Extract:
----------------------------------------
We run a sequence of around 80 batch jobs with more than half partitioned with up to 50 partitions. As far as I can tell, the only non-standard thing we do is to disable auto-startup. The gateway is start and stop are managed by step listener. This is fine for the majority of time but we are seeing an occasional failure. I increased the logging and see all messages sent out with the correlationId. The stack trace happens after the remote partitions end (in this case ...about 3 minutes) :
2016-01-19 22:19:01,517 DEBUG [org.springframework.integration.jms.JmsOutboundGateway] (springbatch.partitioned.jms.taskExecutor-38) policy.estimatepayroll.outbound-gateway Sending message with correlationId d1025dfd-3551-4df8-96a7-043364c52e3d_18
2016-01-19 22:21:55,240 WARN [org.springframework.integration.jms.JmsOutboundGateway] (org.springframework.integration.jms.JmsOutboundGateway#0.replyListener-1) Failed to consume reply with correlationId d1025dfd-3551-4df8-96a7-043364c52e3d_18
java.lang.RuntimeException: No sender waiting for reply
at org.springframework.integration.jms.JmsOutboundGateway.onMessage(JmsOutboundGateway.java:945)
at org.springframework.jms.listener.AbstractMessageListenerContainer.doInvokeListener(AbstractMessageListenerContainer.java:562)
at org.springframework.jms.listener.AbstractMessageListenerContainer.invokeListener(AbstractMessageListenerContainer.java:500)
at org.springframework.jms.listener.AbstractMessageListenerContainer.doExecuteListener(AbstractMessageListenerContainer.java:468)
at org.springframework.jms.listener.AbstractPollingMessageListenerContainer.doReceiveAndExecute(AbstractPollingMessageListenerContainer.java:326)
----------------------------------------
Extracted records:
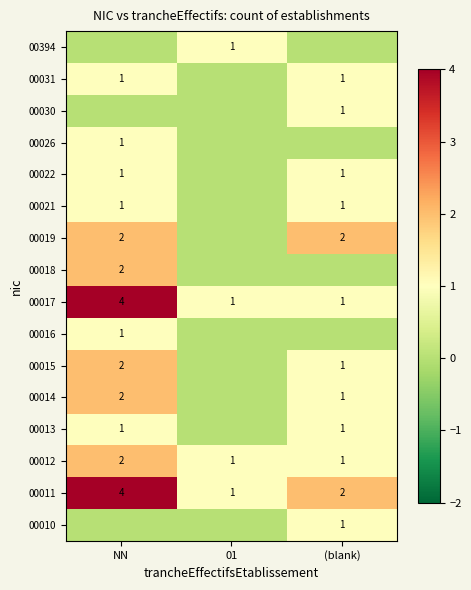

The 00026 series shows 1 at NN. True or false?

True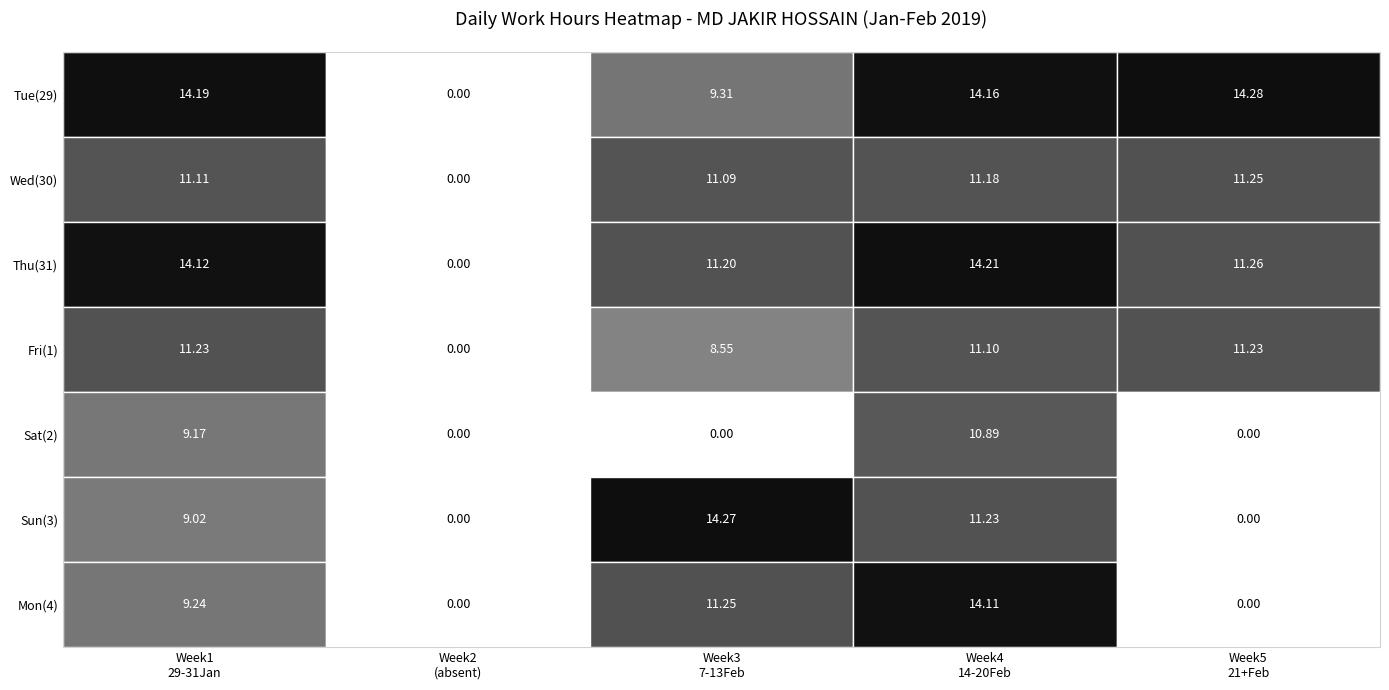

Reading left to right, list all the values displayed in this chart.

29: 0=14.2	1=11.1	2=14.1	3=11.2	4=9.2	5=9.0	6=9.2
5-6: 0=0.0	1=0.0	2=0.0	3=0.0	4=0.0	5=0.0	6=0.0
7-13: 0=9.3	1=11.1	2=11.2	3=8.6	4=0.0	5=14.3	6=11.2
14-20: 0=14.2	1=11.2	2=14.2	3=11.1	4=10.9	5=11.2	6=14.1
21-27: 0=14.3	1=11.2	2=11.3	3=11.2	4=0.0	5=0.0	6=0.0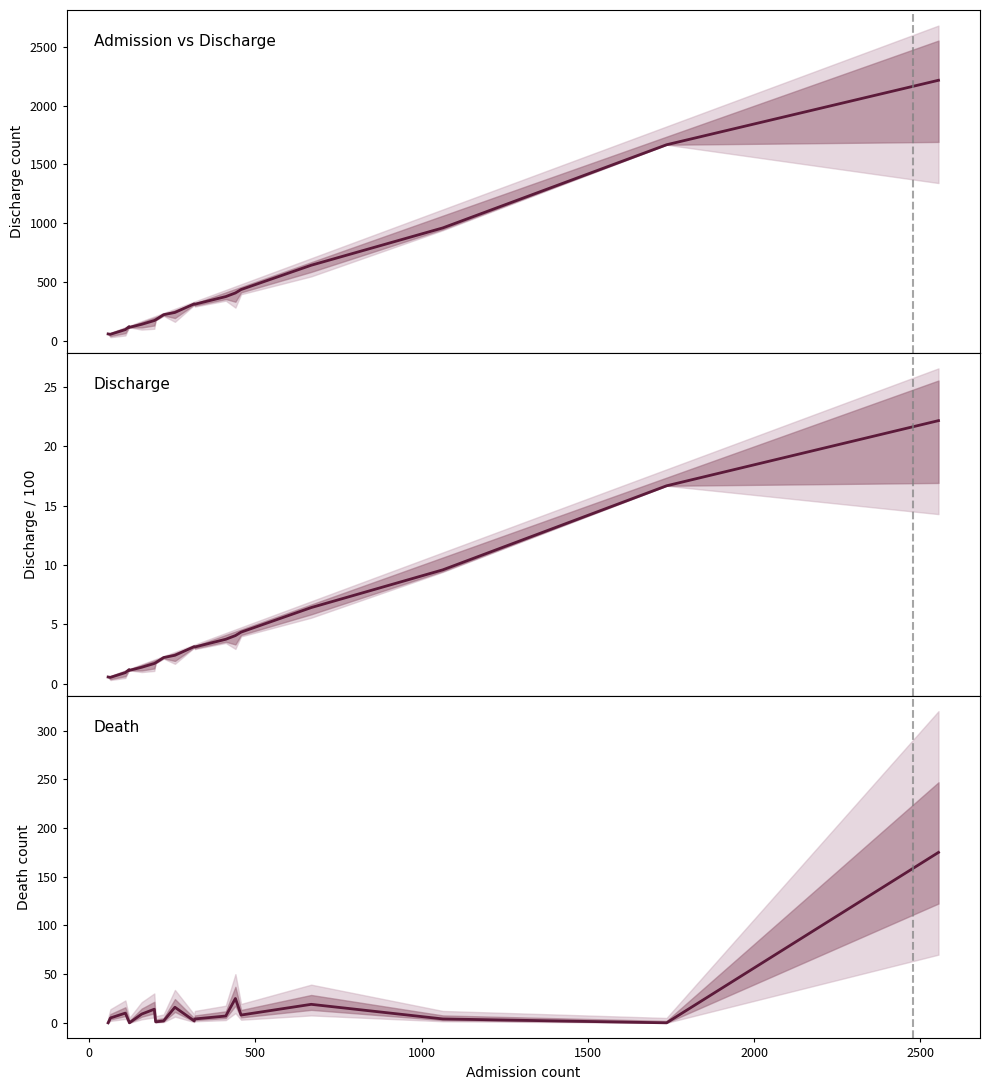

What is the value of the 7th point from the left?

14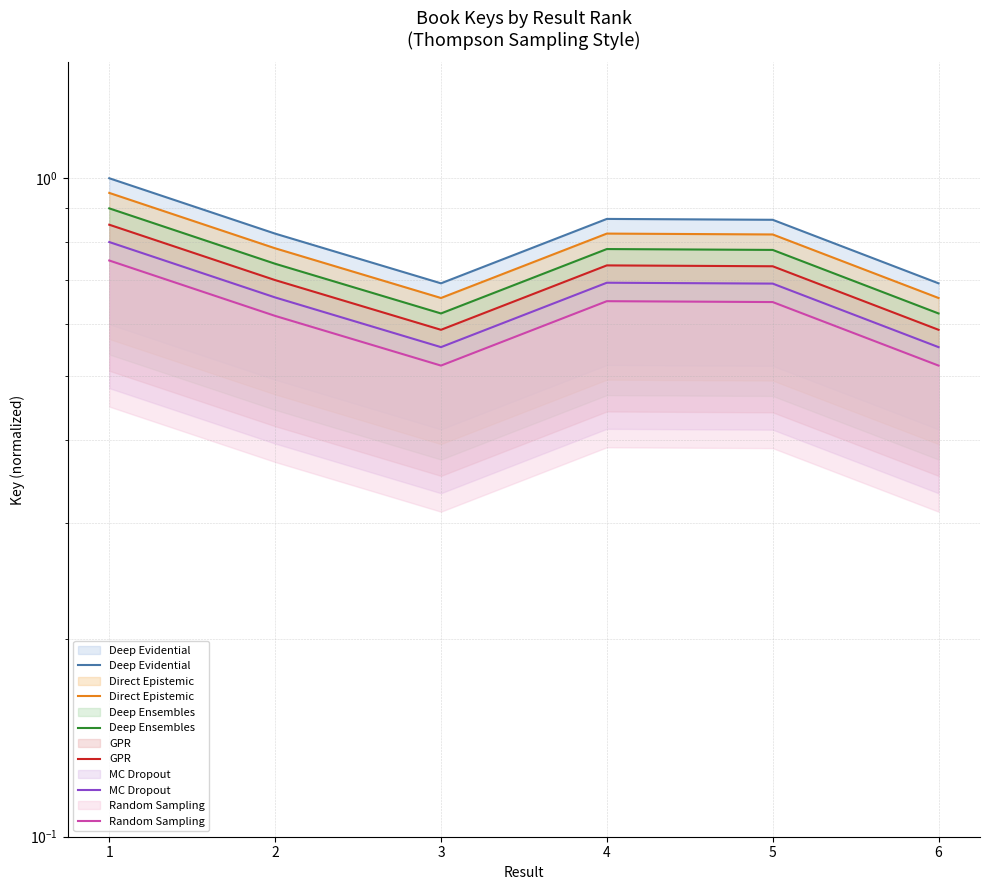

In Deep Ensembles, how many points are lower than both neighbors (excluding endpoints)?

1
----------------------------------------
Required action A:
Answer these from the JMS gateway post:
(i) Roughly how many batch jobs does the sequence contain?
(ii) What manages the starting and stopping of the gateway?
(iii) What exception message appears in the stack trace?
Required action B: Pick up the JMS gateway post from its last line and write a short continuation.

Reply A:
(i) Around 80.
(ii) A step listener.
(iii) java.lang.RuntimeException: No sender waiting for reply

Reply B:
at org.springframework.jms.listener.AbstractPollingMessageListenerContainer.receiveAndExecute(AbstractPollingMessageListenerContainer.java:264)
at org.springframework.jms.listener.DefaultMessageListenerContainer$AsyncMessageListenerInvoker.invokeListener(DefaultMessageListenerContainer.java:1069)
at org.springframework.jms.listener.DefaultMessageListenerContainer$AsyncMessageListenerInvoker.executeOngoingLoop(DefaultMessageListenerContainer.java:1061)
at org.springframework.jms.listener.DefaultMessageListenerContainer$AsyncMessageListenerInvoker.run(DefaultMessageListenerContainer.java:958)
at java.lang.Thread.run(Unknown Source)
The problem is that when this happens, the onMessage() method throws a RuntimeException which kills the thread. Subsequent jobs have less threads to use and as a result some partitions execute in series instead of parallel.
I have reviewed the code and can't find how this problem can occur? Could it be because the replies is a HashMap and not thread safe?
Thanks for any help / suggestions.